FARAPULSE™ Pulsed Field Ablation System

Exclusion Criteria14

• Subjects with a current interatrial baffle or patch
• Subjects with a known or suspected atrial myxoma
• Subjects with a myocardial infarction within 14 days prior to enrollment
• Subjects with a recent (within 30 days prior to enrollment) Cerebral Vascular Accident (CVA)

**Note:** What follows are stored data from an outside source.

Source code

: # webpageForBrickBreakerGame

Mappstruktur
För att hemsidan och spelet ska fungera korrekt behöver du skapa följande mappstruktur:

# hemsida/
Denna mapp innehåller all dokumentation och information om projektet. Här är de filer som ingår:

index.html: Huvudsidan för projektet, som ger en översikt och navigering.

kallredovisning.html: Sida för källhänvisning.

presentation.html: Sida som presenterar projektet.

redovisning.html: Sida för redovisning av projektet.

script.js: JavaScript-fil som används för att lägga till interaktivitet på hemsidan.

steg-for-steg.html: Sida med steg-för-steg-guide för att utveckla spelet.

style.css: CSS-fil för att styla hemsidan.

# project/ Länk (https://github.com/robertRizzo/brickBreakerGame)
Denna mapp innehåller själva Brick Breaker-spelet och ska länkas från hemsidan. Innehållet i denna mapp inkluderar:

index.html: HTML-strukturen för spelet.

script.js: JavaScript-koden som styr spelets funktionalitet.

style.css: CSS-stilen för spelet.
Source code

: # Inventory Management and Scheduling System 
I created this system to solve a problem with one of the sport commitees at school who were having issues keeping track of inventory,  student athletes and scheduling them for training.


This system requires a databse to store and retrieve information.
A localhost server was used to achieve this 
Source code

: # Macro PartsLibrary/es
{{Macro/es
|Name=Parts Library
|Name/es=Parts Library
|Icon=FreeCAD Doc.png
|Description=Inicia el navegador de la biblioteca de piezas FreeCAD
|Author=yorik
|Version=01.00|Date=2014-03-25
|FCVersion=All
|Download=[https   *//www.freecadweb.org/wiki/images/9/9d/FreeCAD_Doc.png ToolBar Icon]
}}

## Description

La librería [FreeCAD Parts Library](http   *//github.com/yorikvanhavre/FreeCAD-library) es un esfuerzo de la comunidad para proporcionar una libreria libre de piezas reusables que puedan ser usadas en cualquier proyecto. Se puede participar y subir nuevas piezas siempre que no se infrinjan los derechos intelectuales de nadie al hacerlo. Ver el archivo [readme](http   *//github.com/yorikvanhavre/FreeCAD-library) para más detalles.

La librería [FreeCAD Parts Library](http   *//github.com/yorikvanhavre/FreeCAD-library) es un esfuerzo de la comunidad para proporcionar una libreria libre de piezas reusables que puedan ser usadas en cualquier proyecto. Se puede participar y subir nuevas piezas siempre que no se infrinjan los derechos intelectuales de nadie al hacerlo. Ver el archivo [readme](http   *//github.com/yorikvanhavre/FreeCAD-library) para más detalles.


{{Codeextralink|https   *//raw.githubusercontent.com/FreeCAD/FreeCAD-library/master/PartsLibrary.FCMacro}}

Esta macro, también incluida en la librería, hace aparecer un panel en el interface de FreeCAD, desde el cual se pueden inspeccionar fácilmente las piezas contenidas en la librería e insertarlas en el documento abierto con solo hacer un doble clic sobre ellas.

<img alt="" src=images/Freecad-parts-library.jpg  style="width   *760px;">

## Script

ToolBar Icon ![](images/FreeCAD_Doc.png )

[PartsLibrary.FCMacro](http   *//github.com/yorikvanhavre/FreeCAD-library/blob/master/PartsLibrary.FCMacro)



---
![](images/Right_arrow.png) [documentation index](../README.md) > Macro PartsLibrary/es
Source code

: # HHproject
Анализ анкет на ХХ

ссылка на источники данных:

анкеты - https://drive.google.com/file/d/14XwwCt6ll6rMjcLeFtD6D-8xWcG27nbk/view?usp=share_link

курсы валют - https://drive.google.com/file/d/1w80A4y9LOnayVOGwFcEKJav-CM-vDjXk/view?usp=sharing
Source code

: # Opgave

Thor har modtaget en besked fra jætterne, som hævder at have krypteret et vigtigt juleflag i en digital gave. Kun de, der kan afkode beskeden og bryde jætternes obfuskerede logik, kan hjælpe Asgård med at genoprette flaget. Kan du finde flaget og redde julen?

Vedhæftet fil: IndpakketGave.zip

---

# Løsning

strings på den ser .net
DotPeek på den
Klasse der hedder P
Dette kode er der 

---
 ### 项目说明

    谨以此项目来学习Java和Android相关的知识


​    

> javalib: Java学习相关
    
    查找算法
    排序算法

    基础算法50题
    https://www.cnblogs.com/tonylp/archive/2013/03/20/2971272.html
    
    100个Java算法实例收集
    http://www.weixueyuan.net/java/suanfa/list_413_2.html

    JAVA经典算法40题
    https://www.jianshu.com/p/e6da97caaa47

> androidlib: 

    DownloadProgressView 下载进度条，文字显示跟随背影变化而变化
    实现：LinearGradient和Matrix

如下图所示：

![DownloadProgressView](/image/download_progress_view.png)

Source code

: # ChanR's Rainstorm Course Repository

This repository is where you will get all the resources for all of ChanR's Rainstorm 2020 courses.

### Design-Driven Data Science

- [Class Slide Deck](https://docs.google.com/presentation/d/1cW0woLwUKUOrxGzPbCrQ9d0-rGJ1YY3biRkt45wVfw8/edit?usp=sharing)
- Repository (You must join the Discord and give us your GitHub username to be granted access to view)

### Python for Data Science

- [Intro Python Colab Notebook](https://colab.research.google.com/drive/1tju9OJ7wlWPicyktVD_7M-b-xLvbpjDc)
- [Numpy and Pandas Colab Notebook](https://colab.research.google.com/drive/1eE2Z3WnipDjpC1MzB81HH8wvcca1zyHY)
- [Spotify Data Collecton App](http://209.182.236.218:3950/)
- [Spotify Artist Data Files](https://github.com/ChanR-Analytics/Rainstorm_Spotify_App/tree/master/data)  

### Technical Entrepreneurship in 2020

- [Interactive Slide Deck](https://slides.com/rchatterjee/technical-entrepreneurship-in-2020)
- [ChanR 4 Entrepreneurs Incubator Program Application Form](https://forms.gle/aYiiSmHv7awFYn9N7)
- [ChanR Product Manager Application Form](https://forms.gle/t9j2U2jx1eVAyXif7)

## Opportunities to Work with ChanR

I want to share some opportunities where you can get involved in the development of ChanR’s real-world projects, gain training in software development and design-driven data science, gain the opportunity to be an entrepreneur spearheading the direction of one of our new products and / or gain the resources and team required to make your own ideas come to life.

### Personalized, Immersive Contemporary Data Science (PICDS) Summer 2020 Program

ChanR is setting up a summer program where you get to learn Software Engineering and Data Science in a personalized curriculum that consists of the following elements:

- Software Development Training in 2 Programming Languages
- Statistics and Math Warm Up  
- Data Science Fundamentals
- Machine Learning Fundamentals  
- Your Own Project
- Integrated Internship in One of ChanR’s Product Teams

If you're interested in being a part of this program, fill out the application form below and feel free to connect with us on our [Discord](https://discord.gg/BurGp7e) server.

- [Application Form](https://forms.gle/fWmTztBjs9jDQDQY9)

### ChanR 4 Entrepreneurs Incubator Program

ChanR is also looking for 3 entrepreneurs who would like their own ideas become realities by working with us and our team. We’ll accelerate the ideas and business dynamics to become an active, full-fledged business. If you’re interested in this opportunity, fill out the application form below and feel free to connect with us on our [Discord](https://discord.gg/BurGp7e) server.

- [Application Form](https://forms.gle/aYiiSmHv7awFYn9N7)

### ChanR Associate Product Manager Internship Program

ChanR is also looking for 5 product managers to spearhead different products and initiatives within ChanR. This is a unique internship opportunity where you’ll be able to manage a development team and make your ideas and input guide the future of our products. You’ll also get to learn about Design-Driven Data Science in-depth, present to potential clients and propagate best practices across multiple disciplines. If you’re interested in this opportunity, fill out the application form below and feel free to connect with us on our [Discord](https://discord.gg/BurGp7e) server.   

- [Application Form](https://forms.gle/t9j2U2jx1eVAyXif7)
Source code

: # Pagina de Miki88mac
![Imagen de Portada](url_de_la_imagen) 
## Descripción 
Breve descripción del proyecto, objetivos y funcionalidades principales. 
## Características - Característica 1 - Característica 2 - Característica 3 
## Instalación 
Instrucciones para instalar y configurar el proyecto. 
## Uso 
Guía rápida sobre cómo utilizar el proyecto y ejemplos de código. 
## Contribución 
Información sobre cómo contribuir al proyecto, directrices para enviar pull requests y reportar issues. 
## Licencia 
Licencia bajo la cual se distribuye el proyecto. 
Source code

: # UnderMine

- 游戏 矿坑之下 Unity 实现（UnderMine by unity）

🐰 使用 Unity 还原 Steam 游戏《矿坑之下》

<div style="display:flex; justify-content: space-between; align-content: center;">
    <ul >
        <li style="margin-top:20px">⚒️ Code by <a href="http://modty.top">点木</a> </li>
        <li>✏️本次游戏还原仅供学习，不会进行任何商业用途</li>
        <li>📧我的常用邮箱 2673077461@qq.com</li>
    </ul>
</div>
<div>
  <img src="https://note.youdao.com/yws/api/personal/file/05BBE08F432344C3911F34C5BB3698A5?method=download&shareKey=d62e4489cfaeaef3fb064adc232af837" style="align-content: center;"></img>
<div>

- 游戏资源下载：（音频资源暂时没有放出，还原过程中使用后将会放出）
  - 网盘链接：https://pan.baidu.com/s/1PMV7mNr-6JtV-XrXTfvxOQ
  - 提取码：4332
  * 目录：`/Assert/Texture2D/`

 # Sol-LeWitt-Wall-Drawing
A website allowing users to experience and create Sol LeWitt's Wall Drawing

• Subjects who do not tolerate anticoagulation therapy
• Subjects with an active systemic infection \*
• Subjects with a presence of atrial known thrombus \*
• Subjects with a known inability to obtain vascular access
• Subjects who are pregnant or planning to be pregnant
• Subjects with atrial fibrillation that is secondary to electrolyte imbalance, thyroid disease, alcohol, or other reversible / non-cardiac causes
• Subjects with any prosthetic heart valve, ring or repair including balloon aortic valvuloplasty
• Subjects with a contraindication to an invasive electrophysiology procedure where insertion or manipulation of a catheter in the cardiac chambers is deemed unsafe per physician's medical judgement, such as, but not limited to, a recent previous cardiac surgery (e.g., ventriculotomy or atriotomy, CABG, PTCA/PCI/coronary stent procedure), recent previous unstable angina and/or in patients with congenital heart disease where the underlying abnormality increases the risk of the ablation (e.g., severe rotational anomalies of the heart or great vessels)
• Subjects with a life expectancy of ≤ 1 year per investigator's opinion
• Subjects who are currently enrolled in another investigational study or registry that would directly interfere with the current study, except when the subject is participating in a mandatory governmental registry, or a purely observational registry with no associated treatments. Each instance must be brought to the attention of the sponsor to determine eligibility.